Arriving at Okinawa on 1 May 1945, Yokes operated in that vicinity through June, serving in the Okinawa campaign as an antisubmarine screening vessel, a rescue ship, and as an escort ship. On 10 May 1945, her gunners claimed a Japanese Mitsubishi A6M "Zeke" (or "Zero") fighter shot down.

Yokes moved to the Mariana Islands in July 1945, escorting Landing Ship Tank Flotilla 36 from Okinawa to Saipan between 4 and 10 July 1945 and then briefly anchoring at Apra Harbor, Guam, before heading for Pearl Harbor, where the ship took on board the 14 officers and 79 enlisted men of Underwater Demolition Team 28 on 25 July 1945. She then steamed on to the U.S. West Coast, reaching Oceanside, California on 2 August 1945. Transferring Underwater Demolition Team 28 to tank landing craft USS LCT-395 upon her arrival at Oceanside, Yokes departed Oceanside for San Diego that same day.

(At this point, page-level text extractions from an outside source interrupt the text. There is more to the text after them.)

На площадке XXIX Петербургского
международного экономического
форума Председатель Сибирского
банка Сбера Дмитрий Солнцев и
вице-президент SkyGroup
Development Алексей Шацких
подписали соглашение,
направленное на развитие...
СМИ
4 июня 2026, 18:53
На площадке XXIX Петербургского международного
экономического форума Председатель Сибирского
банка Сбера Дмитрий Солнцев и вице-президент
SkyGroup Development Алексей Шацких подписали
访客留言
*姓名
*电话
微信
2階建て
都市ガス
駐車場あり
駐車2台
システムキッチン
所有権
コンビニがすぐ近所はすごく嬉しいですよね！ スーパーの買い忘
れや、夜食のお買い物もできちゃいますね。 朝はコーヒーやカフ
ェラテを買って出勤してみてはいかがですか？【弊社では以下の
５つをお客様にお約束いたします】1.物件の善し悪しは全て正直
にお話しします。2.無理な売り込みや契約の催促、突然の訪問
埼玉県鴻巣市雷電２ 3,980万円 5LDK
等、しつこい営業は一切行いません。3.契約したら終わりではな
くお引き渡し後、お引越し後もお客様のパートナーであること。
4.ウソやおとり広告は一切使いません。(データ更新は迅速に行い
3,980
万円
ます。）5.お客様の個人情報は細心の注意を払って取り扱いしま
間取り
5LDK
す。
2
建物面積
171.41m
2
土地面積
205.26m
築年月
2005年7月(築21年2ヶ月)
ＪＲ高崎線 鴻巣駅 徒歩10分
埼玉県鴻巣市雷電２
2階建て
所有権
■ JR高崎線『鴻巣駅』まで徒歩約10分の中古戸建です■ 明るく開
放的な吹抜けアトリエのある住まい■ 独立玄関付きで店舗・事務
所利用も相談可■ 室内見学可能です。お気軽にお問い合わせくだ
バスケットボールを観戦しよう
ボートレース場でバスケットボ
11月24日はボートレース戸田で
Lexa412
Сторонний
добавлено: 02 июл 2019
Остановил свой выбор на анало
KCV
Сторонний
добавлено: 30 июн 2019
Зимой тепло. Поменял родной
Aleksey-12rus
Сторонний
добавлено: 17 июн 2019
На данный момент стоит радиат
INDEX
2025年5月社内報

Shifting to the Western Pipe and Steel Company shipyard at San Pedro, California, on 5 August 1945, Yokes underwent 15 days of repairs there, during which World War II came to end with the surrender of Japan on 15 August 1945.

===Postwar===
Upon completion of her repairs, Yokes conducted a brief stint of training off the coast of Southern California. She then departed San Diego on 5 September 1945 to return to the Far East, touching at Manila Bay, Subic Bay, Tacloban, and Samar in the Philippine Islands, Buckner Bay on Okinawa, Guam, Manus Island, and Shanghai, China, on transport operations into the winter of 1945–1946.

Departing Manila Bay on 23 January 1946, Yokes steamed via Pearl Harbor to San Diego, which she reached on 15 February 1946. She remained there undergoing repairs through the summer of 1946.

==Decommissioning and disposal==
Decommissioned at San Diego on 19 August 1946, Yokes was berthed there in the San Diego Group of the Pacific Reserve Fleet. After nearly 18 years of inactivity in reserve, she was stricken from the Navy List on 1 April 1964 and in 1965 was sold to the National Metal and Steel Corporation of Terminal Island, California, for scrapping.

==Honors and awards==
Yokes received one battle star for her World War II service in the Okinawa campaign.